- Education: Columbia University (BA)
- Occupations: Author and Journalist
- Organization: The Washington Post
- Awards: National Jewish Book Award (1995) Pulitzer Prize for International Reporting (1989)

= Glenn Frankel =

American author and academic

Glenn Frankel is an American author and academic, journalist and winner of the 1989 Pulitzer Prize for International Reporting. He spent 27 years with The Washington Post, where he was bureau chief in Richmond (Va.), Southern Africa, Jerusalem and London, and editor of The Washington Post Magazine. He served as a visiting journalism professor at Stanford University and as Director of the School of Journalism at the University of Texas at Austin. Author of five books, his latest works explore the making of an iconic American movie in the context of the historical era it reflects. In 2018 Frankel was named a Motion Picture Academy Film Scholar. He was named a 2021-2 research fellow of the Leon Levy Center for Biography at the City University of New York for a book about Beatles manager Brian Epstein.

==Background==
Frankel was born in the Bronx, on October 2, 1949, grew up in Rochester, New York, and graduated from Columbia University in 1971. He began his journalism career in 1973 as a staff writer for the Richmond Mercury in Richmond, Virginia. After the Mercury ceased publication in 1975, he joined the Bergen Record in Hackensack, New Jersey. In 1979, he joined the Metro staff of The Washington Post. After spending the 1982-83 academic year as a Professional Journalism Fellow at Stanford University he became the Post's Southern Africa bureau chief, based in Harare, Zimbabwe, where he covered famine, war, and the struggle against South Africa's apartheid regime. In 1986 he moved to Jerusalem, where he won the Pulitzer Prize for "sensitive and balanced coverage" of the first Palestinian uprising. From 1989 to 1992 he served as the Post's London bureau chief, covering the political demise of Margaret Thatcher, the aftermath of the fall of the Berlin Wall and the first Gulf War. He returned to The Washington Post newsroom in 1993 where he served as Deputy National News Editor and editor of the Post's Sunday magazine, after which he returned to London for a second term as bureau chief. After leaving the Post in 2006, he spent four years as the Lorry Lokey Visiting Professor in journalism at Stanford, serving as faculty advisor to the Stanford Daily and The Real News, Stanford's only African-American news publication. From 2010 to 2014 he served as G.B. Dealey Regents Professor in Journalism at UT Austin and director of the School of Journalism. Besides writing for The Washington Post, Frankel's work has appeared in Vanity Fair, The Wall Street Journal, Politico, Mother Jones, New Statesman, Moment, Zocalo Public Square, and several anthologies.

== Books ==
Frankel's first book, Beyond the Promised Land: Jews and Arabs on the Hard Road to a New Israel (Simon & Schuster, 1994), won the 1995 National Jewish Book Award in the Israel category.

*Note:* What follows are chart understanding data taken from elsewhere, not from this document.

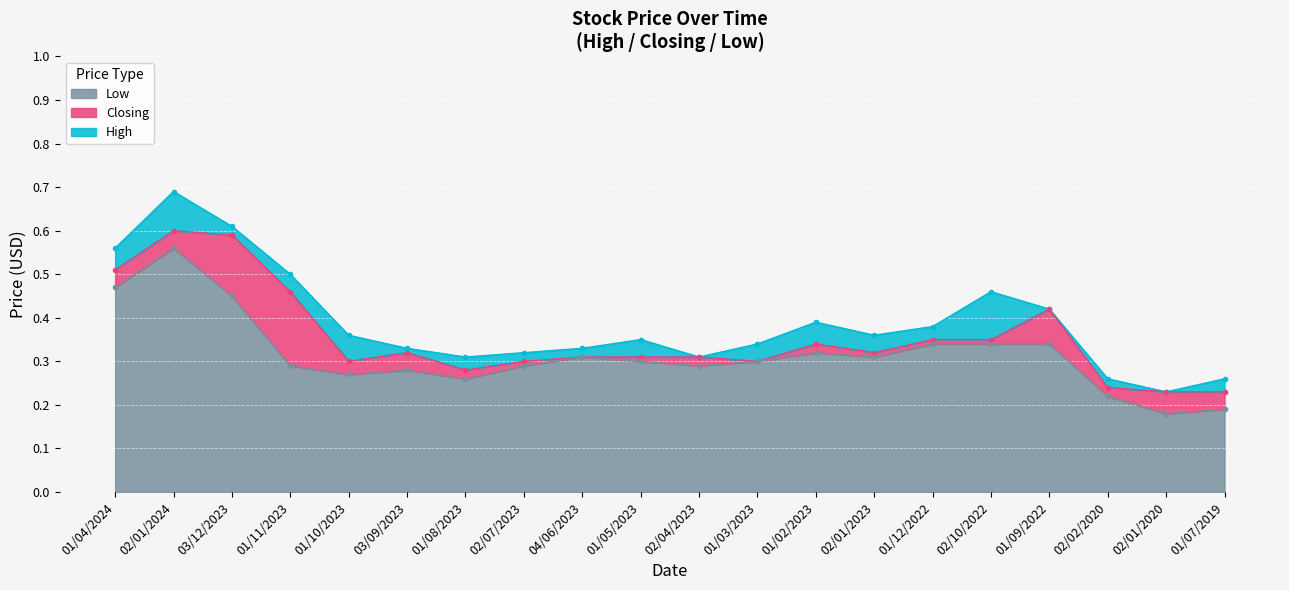

True or false: High has a value of 0.7 at 02/01/2024.

True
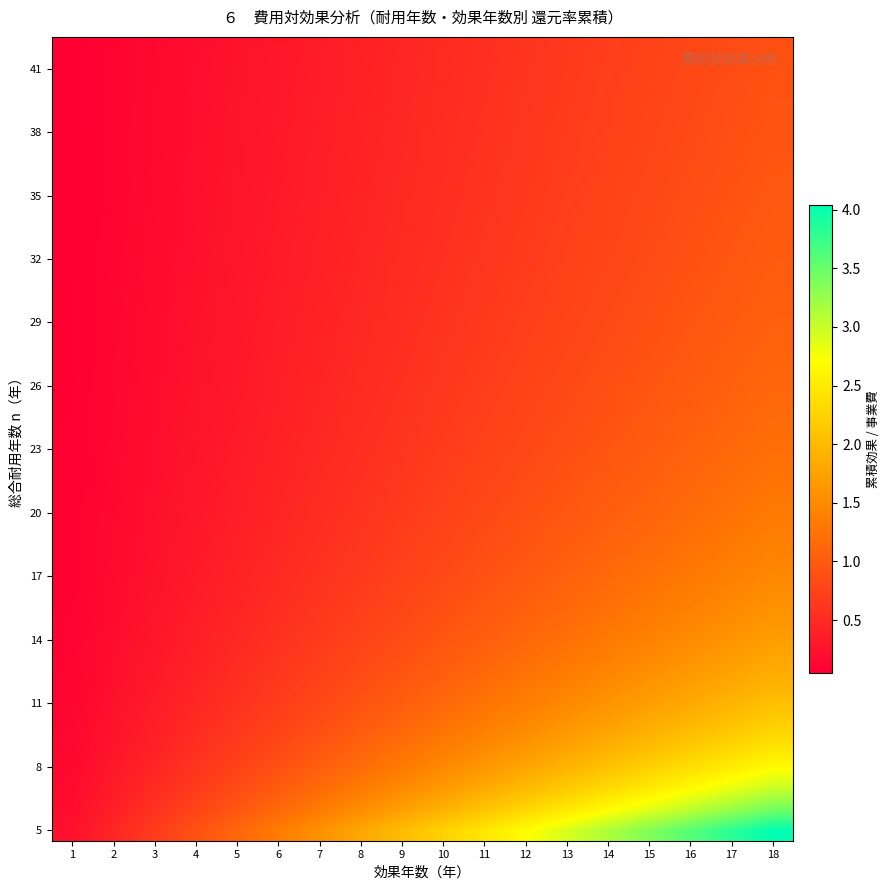

How many data points does each series have?

18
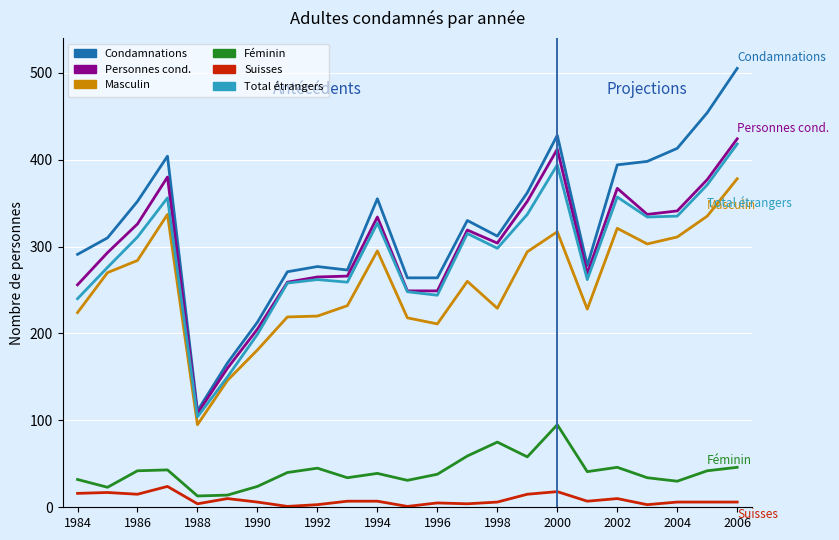

What is the maximum value shown in the chart?

505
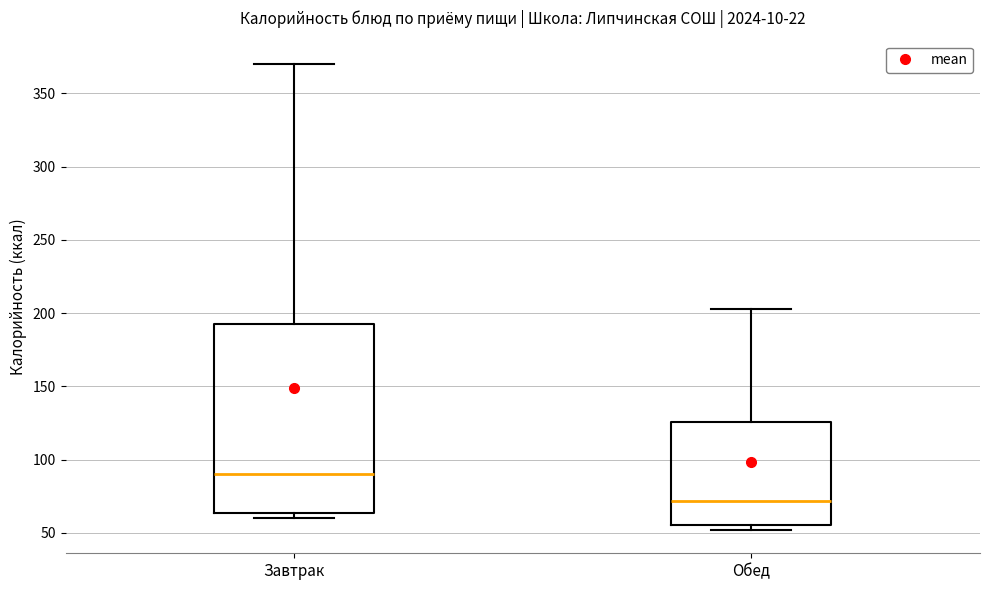

Reading left to right, transcribe this box plot: for each box, give where its median line is, the range the box spans, and where its two whiskers end, as read against the y-axis. The values are not printed on the chart, so give them approximately, as read against the axis.

Завтрак: median 90, box 65 to 195, whiskers 60 to 370
Обед: median 70, box 55 to 125, whiskers 50 to 200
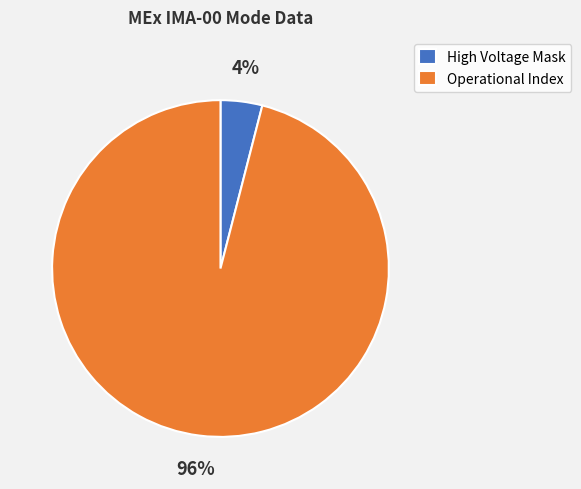

What is the majority slice?

Operational Index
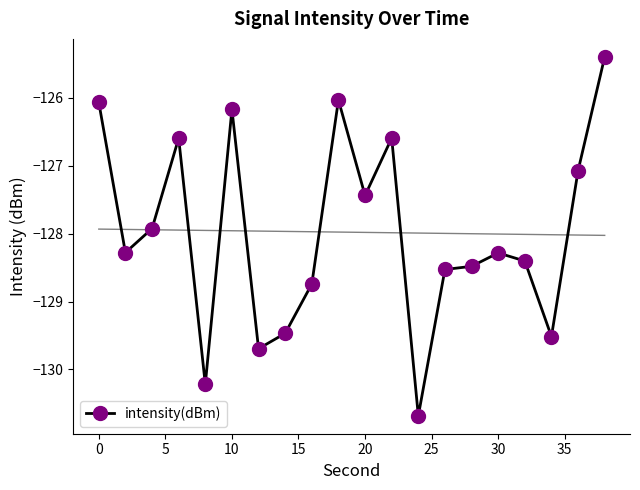

Is this an area chart (filled region under the line)?

No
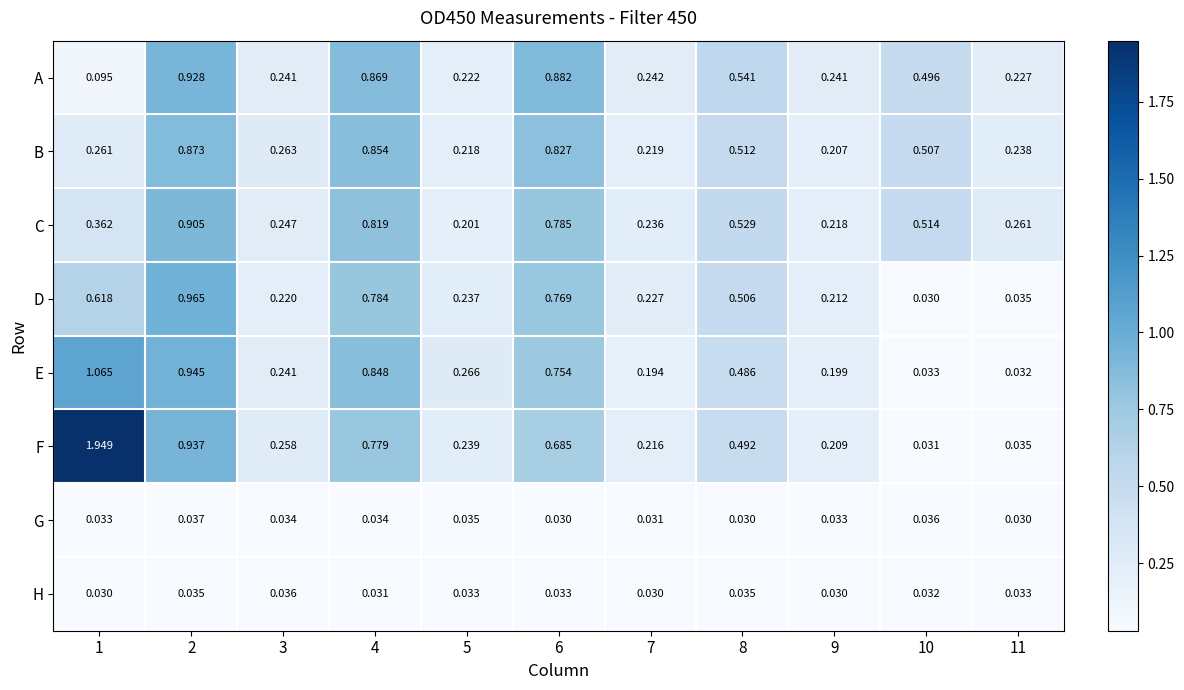

How many data points does each series have?

11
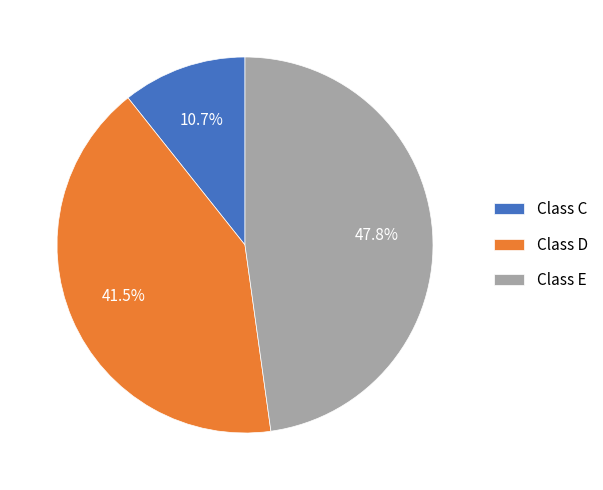

Do Class C and Class E together represent more than half of the pie?

Yes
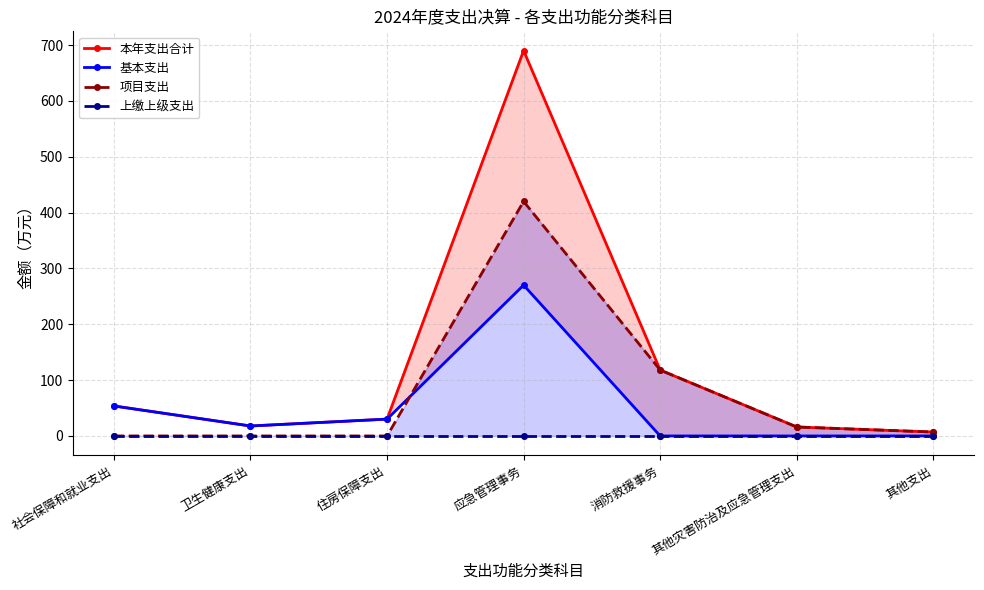

What position from the right is 其他灾害防治及应急管理支出?

2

His second, Rivonia's Children: Three Families and the Cost of Conscience in White South Africa (Farrar, Straus, and Giroux, 1999) was a finalist in 2000 for the Alan Paton Award, South Africa's highest literary prize for non-fiction. He was awarded an Alicia Patterson Journalism Fellowship for book research.

The Searchers: The Making of an American Legend (Bloomsbury, 2013) was a New York Times and Los Angeles Times bestseller and a finalist for the 2013 L.A Times Book Prize. It was named one of Library Journal's Top Ten Books of 2013 and won the Richard Wall Memorial Award for exemplary research from the Theatre Library Association.

High Noon: The Hollywood Blacklist and the Making of an American Classic (Bloomsbury, 2017) was an L.A Times bestseller. "Frankel reviews the now familiar history of the blacklist with grace and accuracy," wrote an L.A. Times Review. "His descriptions of witness testimony are particularly vivid...Fascinating."

Frankel was named a 2018 Motion Picture Academy Film Scholar and awarded a $25,000 grant to aid his research for a book project on New York in the 1960s and the making of the film Midnight Cowboy. The book, Shooting Midnight Cowboy: Art, Sex, Loneliness, Liberation and the Making of a Dark Classic, was published by Farrar, Straus and Giroux in 2021. The book inspired Nancy Buirski's 2022 film documentary, Desperate Souls, Dark City, and the Legend of Midnight Cowboy.